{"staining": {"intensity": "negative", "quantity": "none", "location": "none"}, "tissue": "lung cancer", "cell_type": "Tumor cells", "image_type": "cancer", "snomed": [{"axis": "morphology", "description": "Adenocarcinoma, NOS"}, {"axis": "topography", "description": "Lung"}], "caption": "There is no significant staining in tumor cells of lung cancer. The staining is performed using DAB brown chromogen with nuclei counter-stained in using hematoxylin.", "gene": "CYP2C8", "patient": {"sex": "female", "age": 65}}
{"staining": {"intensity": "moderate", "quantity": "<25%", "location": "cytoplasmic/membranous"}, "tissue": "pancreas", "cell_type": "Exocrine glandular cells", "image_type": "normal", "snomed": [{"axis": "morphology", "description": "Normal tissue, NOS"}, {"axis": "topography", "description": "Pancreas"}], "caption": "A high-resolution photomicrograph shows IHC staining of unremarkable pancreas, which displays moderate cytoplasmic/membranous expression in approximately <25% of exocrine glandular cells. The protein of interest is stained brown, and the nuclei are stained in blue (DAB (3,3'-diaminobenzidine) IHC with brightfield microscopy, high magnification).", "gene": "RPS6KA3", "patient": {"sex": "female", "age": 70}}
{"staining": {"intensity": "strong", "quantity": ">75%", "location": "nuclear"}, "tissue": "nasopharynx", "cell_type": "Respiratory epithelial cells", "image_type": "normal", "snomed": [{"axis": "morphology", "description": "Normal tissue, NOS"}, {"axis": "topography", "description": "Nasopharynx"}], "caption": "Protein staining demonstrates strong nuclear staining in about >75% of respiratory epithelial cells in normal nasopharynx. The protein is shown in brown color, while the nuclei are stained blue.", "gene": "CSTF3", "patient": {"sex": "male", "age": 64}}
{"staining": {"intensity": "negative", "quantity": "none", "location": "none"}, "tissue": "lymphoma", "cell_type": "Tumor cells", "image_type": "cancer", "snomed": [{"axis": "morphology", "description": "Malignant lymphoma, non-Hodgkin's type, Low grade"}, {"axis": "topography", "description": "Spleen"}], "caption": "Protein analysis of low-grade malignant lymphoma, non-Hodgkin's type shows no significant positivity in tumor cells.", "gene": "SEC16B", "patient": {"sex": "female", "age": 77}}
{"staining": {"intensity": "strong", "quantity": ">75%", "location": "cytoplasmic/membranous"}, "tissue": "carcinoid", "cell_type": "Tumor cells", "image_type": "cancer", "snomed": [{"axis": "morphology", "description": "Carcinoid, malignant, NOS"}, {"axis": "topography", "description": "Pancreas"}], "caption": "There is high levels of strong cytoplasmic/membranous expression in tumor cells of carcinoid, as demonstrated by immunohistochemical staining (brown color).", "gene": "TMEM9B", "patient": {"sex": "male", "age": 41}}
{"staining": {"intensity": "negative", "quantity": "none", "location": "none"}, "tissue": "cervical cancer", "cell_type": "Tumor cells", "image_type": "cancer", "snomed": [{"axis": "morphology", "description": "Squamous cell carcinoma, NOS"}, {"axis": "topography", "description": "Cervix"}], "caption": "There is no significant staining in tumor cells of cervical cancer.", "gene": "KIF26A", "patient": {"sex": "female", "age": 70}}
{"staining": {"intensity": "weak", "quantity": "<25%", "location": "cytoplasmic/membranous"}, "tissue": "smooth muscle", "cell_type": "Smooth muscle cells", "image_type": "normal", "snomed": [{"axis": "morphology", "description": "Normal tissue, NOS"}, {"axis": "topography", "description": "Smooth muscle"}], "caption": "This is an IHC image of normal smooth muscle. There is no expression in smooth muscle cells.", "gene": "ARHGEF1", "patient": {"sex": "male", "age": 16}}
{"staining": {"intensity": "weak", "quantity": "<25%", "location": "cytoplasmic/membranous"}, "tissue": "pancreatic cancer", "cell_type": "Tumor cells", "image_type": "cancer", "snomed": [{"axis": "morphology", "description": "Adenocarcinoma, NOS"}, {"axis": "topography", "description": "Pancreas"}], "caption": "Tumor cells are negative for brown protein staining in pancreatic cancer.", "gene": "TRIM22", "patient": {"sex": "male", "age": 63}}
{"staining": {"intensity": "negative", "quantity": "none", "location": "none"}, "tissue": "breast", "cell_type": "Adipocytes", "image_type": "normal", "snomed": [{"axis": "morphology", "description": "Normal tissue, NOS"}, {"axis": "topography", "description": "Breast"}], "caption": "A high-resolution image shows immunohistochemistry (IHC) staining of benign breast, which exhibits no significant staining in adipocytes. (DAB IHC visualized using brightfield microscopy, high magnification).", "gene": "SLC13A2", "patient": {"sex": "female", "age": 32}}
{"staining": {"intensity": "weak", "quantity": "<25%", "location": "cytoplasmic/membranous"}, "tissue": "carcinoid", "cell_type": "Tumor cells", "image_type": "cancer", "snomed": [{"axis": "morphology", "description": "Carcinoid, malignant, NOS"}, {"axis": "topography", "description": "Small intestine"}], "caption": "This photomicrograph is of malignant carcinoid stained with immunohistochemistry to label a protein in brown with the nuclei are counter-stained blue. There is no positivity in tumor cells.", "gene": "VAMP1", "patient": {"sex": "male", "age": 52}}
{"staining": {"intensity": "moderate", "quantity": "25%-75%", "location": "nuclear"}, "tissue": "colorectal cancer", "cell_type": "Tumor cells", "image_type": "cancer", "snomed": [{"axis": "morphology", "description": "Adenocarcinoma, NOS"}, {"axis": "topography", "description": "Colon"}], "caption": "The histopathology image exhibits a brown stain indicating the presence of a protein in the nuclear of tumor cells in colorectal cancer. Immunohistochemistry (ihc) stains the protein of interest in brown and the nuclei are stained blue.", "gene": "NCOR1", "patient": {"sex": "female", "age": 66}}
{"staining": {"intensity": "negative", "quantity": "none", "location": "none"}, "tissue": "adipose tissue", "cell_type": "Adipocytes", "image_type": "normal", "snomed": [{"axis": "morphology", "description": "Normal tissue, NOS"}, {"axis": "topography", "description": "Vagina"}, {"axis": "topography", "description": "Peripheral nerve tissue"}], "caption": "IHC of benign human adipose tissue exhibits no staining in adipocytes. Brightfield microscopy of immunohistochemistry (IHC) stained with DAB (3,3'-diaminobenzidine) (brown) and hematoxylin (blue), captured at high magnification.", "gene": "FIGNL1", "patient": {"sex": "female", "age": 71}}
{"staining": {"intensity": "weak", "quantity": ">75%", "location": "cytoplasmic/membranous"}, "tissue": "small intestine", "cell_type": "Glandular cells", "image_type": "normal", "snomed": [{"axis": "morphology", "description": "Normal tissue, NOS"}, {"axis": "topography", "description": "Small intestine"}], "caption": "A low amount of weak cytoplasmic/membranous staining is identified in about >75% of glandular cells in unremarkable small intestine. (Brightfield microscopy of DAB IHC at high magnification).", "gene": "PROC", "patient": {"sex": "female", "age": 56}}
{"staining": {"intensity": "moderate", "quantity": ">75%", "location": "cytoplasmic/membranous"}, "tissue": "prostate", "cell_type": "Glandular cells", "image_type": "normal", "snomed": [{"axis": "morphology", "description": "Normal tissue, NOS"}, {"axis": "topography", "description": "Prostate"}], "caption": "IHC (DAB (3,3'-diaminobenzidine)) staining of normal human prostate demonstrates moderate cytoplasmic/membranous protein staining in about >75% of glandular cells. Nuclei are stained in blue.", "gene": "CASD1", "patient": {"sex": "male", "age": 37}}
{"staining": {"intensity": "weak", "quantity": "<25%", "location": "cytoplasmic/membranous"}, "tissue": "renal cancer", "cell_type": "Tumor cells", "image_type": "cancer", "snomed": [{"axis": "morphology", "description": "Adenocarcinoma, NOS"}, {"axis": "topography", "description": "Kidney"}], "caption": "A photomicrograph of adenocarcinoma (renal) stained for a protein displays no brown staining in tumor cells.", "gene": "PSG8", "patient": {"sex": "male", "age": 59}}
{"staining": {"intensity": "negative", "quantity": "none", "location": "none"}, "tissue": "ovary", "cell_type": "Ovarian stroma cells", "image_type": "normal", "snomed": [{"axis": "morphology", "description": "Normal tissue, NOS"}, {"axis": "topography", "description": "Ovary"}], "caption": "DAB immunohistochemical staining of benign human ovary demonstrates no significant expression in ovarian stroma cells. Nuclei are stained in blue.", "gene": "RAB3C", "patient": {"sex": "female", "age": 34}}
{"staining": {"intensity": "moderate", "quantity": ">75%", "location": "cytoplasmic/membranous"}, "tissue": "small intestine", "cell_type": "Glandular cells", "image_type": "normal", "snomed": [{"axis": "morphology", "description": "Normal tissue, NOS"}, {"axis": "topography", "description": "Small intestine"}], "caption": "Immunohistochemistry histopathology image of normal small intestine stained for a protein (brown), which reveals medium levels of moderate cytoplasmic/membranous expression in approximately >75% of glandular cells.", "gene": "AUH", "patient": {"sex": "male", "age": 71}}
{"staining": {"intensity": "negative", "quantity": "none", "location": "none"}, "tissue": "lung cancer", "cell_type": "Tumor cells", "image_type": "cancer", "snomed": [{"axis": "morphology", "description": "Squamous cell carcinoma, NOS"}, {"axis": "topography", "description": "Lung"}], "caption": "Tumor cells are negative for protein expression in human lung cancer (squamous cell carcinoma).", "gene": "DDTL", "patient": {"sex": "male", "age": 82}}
=-=-=-=-=
### TASK BRIEF:
Reproduce exactly the section above that begins at the line containing "benign human adipose" and ends at the line containing "(DAB (3,3'-diaminobenzidine)) staining", leaving out all other lines.

### SOLUTION FOR THIS TASK:
{"staining": {"intensity": "negative", "quantity": "none", "location": "none"}, "tissue": "adipose tissue", "cell_type": "Adipocytes", "image_type": "normal", "snomed": [{"axis": "morphology", "description": "Normal tissue, NOS"}, {"axis": "topography", "description": "Vagina"}, {"axis": "topography", "description": "Peripheral nerve tissue"}], "caption": "IHC of benign human adipose tissue exhibits no staining in adipocytes. Brightfield microscopy of immunohistochemistry (IHC) stained with DAB (3,3'-diaminobenzidine) (brown) and hematoxylin (blue), captured at high magnification.", "gene": "FIGNL1", "patient": {"sex": "female", "age": 71}}
{"staining": {"intensity": "weak", "quantity": ">75%", "location": "cytoplasmic/membranous"}, "tissue": "small intestine", "cell_type": "Glandular cells", "image_type": "normal", "snomed": [{"axis": "morphology", "description": "Normal tissue, NOS"}, {"axis": "topography", "description": "Small intestine"}], "caption": "A low amount of weak cytoplasmic/membranous staining is identified in about >75% of glandular cells in unremarkable small intestine. (Brightfield microscopy of DAB IHC at high magnification).", "gene": "PROC", "patient": {"sex": "female", "age": 56}}
{"staining": {"intensity": "moderate", "quantity": ">75%", "location": "cytoplasmic/membranous"}, "tissue": "prostate", "cell_type": "Glandular cells", "image_type": "normal", "snomed": [{"axis": "morphology", "description": "Normal tissue, NOS"}, {"axis": "topography", "description": "Prostate"}], "caption": "IHC (DAB (3,3'-diaminobenzidine)) staining of normal human prostate demonstrates moderate cytoplasmic/membranous protein staining in about >75% of glandular cells. Nuclei are stained in blue.", "gene": "CASD1", "patient": {"sex": "male", "age": 37}}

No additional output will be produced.